> _Required tasks_
**A)** Answer these questions about the Moon card passage.
(i) In a love reading, what does the passage say it is often wiser to watch instead of relying solely on words?
(ii) At what time of day does the passage suggest walking in nature?
(iii) What does the Moon always precede?
**B)** Return the stretch of the Moon card passage from "Facing this card" through "will come later.", copied word for word.

Facing this card doesn't mean rushing to clear everything up at once, but accepting to stay for a while in the discomfort of not knowing, without panicking, trusting that this phase serves a specific purpose: it prepares the ground for a clearer, more grounded understanding that will come later.
The Moon in love and relationships
In a love reading, the Moon often points to a situation where not everything has been said, where unspoken feelings circulate between two people without ever being made explicit. It can indicate an instinctive wariness, whether justified or not, or conversely a strong attraction that still defies rational explanation. It calls for caution without closing any doors: it is often wiser to watch behavior rather than rely solely on words, and to let time reveal what appearances don't yet show.
How to work with lunar energy
In practical terms, when the Moon shows up in your life or in a reading, a few simple habits can help you move through this period without getting lost in it. Take time to write down your feelings without judging them, walk in nature at dusk, listen to instrumental music to let the mind wander, or simply spend a few minutes watching the night sky. These gestures won't dissolve the fog instantly, but they create a space where intuition can speak without being interrupted by the urgency of the rational mind.
It also helps to remember that this phase is temporary. The Moon always precedes other arcana, and what feels confusing today will naturally find its clarity, often exactly when you expect it least.
The Moon is not a card to fear, but one to listen to. It reminds us that not every truth reveals itself all at once, that some answers need to ripen in darkness before they can be brought into the light. To welcome this card is to accept not knowing everything right away, and to trust that part of ourselves which perceives long before it understands.

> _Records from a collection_
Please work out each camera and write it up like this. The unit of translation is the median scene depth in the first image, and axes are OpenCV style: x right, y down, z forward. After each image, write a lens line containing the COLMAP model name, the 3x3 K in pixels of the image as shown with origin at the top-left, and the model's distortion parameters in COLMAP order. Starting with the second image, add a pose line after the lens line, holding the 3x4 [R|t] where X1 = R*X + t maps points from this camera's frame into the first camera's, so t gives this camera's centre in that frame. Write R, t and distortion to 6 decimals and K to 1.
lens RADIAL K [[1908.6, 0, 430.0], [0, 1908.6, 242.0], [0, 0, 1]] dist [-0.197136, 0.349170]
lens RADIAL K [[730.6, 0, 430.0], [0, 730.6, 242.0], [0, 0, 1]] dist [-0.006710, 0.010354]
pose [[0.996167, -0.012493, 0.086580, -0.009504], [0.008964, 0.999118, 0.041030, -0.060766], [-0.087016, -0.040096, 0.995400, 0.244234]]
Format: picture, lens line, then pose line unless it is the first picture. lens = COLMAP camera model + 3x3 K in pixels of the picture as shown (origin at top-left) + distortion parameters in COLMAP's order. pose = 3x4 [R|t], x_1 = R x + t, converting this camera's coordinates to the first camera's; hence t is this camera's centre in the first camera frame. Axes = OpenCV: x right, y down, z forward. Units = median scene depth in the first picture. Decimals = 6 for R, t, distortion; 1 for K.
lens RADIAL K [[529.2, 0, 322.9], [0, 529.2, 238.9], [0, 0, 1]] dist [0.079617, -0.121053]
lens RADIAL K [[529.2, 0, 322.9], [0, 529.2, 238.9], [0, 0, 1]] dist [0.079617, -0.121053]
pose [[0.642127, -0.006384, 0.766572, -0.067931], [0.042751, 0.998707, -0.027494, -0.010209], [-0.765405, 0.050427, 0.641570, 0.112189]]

...

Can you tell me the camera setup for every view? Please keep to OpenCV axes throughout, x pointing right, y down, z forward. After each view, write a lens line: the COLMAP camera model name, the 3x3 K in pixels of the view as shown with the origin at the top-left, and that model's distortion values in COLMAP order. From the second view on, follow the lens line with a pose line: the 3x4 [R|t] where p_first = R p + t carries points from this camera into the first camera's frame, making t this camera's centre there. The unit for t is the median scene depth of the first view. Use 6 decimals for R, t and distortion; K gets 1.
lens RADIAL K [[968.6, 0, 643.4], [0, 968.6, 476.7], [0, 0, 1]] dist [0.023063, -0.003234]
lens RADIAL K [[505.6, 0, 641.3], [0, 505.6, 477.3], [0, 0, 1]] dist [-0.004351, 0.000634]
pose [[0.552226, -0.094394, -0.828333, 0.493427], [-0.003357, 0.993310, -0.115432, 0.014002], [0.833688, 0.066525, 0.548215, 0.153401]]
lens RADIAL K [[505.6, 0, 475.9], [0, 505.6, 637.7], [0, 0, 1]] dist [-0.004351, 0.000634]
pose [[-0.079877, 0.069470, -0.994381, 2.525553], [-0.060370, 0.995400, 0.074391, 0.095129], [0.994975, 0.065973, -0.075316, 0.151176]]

--

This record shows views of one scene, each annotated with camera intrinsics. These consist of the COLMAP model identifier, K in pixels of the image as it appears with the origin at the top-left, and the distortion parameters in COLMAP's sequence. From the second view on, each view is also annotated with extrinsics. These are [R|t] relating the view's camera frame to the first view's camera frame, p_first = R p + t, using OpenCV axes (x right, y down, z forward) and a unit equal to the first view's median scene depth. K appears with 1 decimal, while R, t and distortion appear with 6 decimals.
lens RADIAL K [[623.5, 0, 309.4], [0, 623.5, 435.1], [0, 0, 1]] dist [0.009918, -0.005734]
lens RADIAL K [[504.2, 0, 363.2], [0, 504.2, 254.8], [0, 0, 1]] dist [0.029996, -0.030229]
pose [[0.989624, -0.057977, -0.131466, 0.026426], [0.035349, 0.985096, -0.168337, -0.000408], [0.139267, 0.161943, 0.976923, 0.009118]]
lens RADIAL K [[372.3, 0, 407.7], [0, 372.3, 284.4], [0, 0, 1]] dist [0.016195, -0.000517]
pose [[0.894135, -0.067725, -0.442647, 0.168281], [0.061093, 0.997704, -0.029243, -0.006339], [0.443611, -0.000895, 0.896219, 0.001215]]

> _Responses to the exercise_
**A)**
(i) Behavior.
(ii) At dusk.
(iii) Other arcana.

**B)**
Facing this card doesn't mean rushing to clear everything up at once, but accepting to stay for a while in the discomfort of not knowing, without panicking, trusting that this phase serves a specific purpose: it prepares the ground for a clearer, more grounded understanding that will come later.